TASK PROMPT: Print exactly the lines below between the line containing "Figure 6: The" and the line containing "Figure 5. The", counting both of those lines. Leave pictures out.

RECORDS PROVIDED:
# # #

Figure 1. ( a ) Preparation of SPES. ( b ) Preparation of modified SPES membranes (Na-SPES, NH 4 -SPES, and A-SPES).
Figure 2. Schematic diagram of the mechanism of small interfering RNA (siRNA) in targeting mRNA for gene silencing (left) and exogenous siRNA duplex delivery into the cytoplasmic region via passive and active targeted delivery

# # #

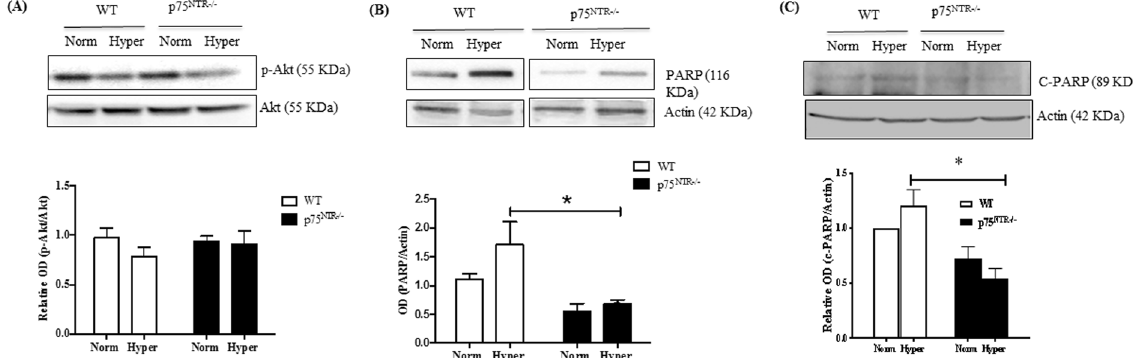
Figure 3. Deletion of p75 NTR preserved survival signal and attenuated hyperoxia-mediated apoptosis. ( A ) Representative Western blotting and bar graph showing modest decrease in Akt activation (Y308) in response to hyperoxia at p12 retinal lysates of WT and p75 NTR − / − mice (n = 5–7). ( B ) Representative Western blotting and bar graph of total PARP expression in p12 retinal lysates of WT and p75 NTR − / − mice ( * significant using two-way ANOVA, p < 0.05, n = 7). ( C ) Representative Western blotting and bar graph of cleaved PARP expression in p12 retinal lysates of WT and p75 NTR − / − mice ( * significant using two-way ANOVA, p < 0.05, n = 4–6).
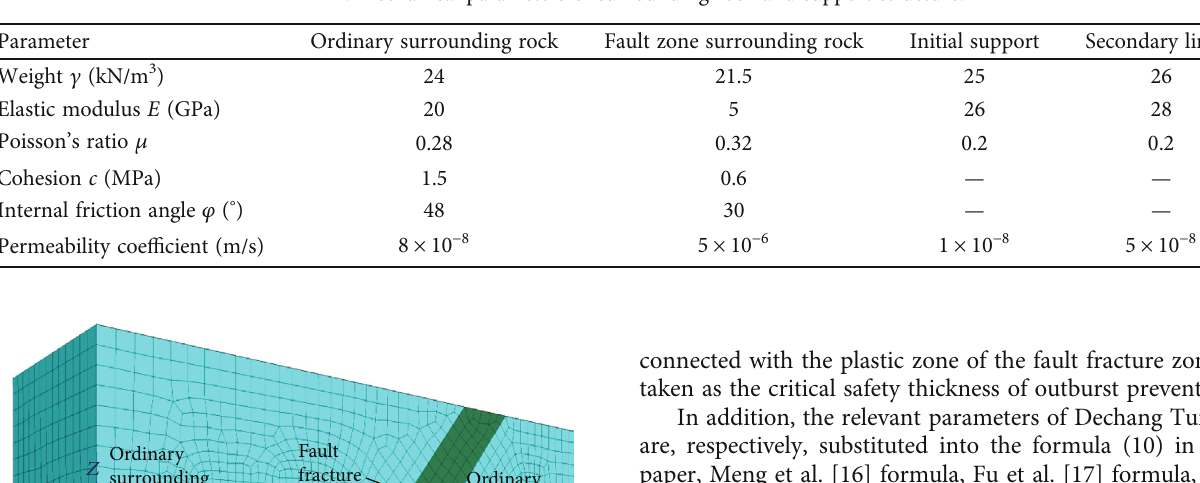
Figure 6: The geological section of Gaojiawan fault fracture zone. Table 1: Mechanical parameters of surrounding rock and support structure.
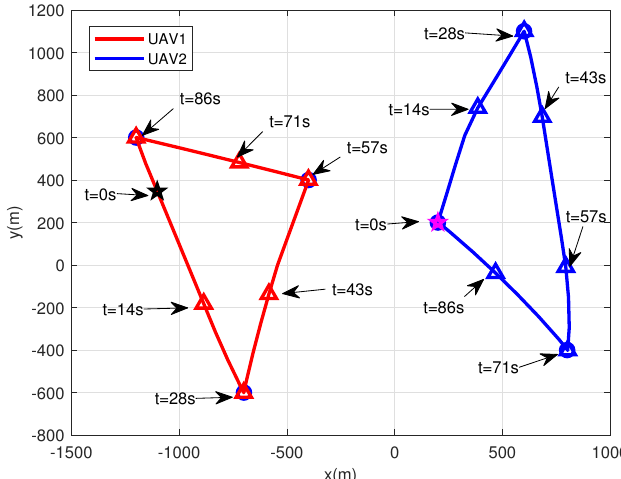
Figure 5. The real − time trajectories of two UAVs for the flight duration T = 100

# # #

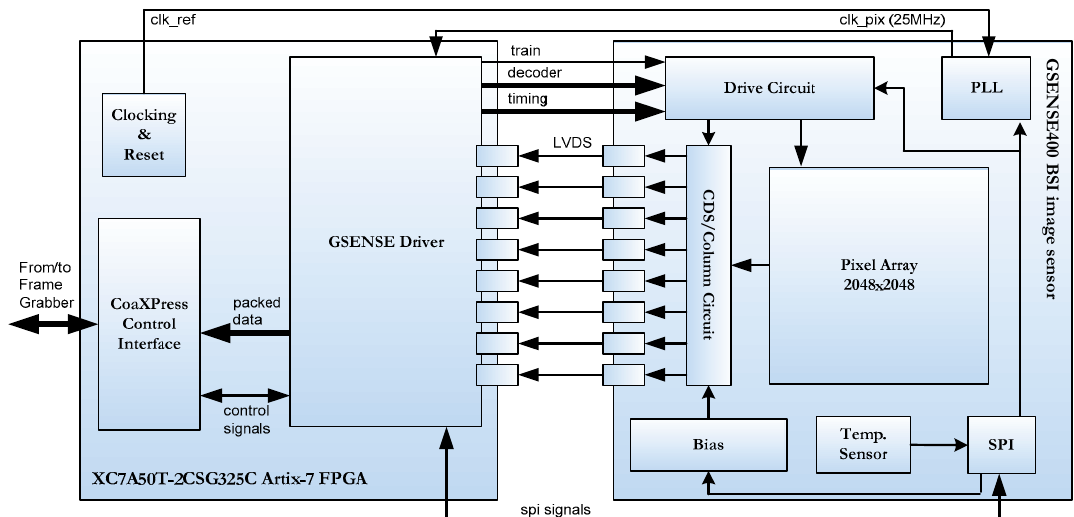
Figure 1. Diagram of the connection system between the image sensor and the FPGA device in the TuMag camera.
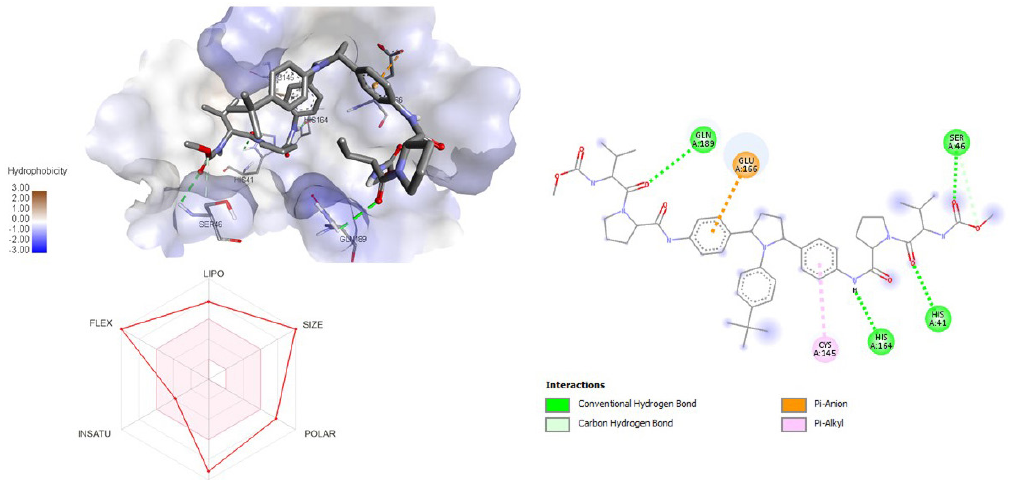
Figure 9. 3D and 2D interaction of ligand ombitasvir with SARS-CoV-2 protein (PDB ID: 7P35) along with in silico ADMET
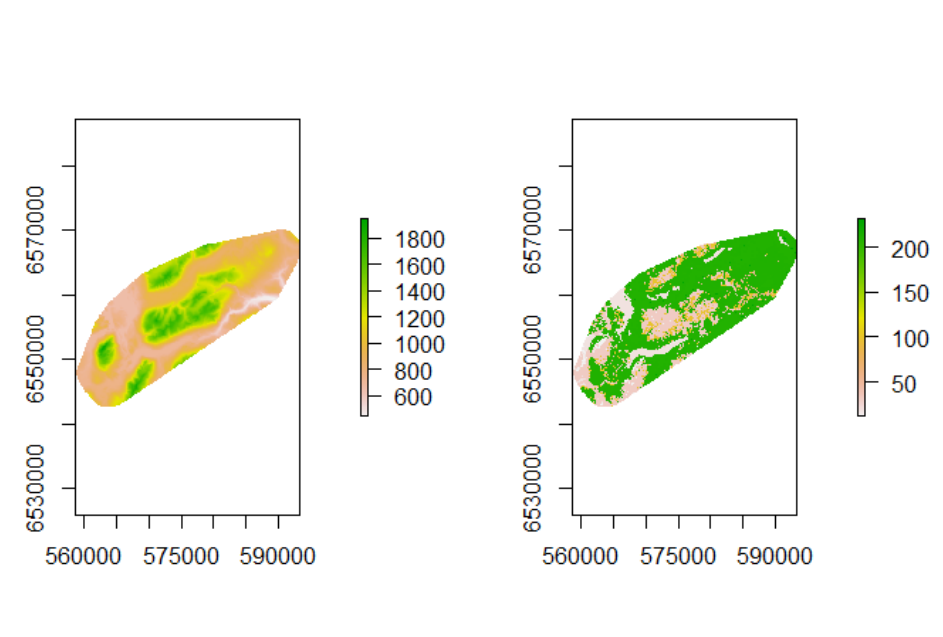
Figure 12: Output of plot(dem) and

# # #

ANSWER FOR THIS EXERCISE:
Figure 6: The geological section of Gaojiawan fault fracture zone. Table 1: Mechanical parameters of surrounding rock and support structure.
Figure 5. The real − time trajectories of two UAVs for the flight duration T = 100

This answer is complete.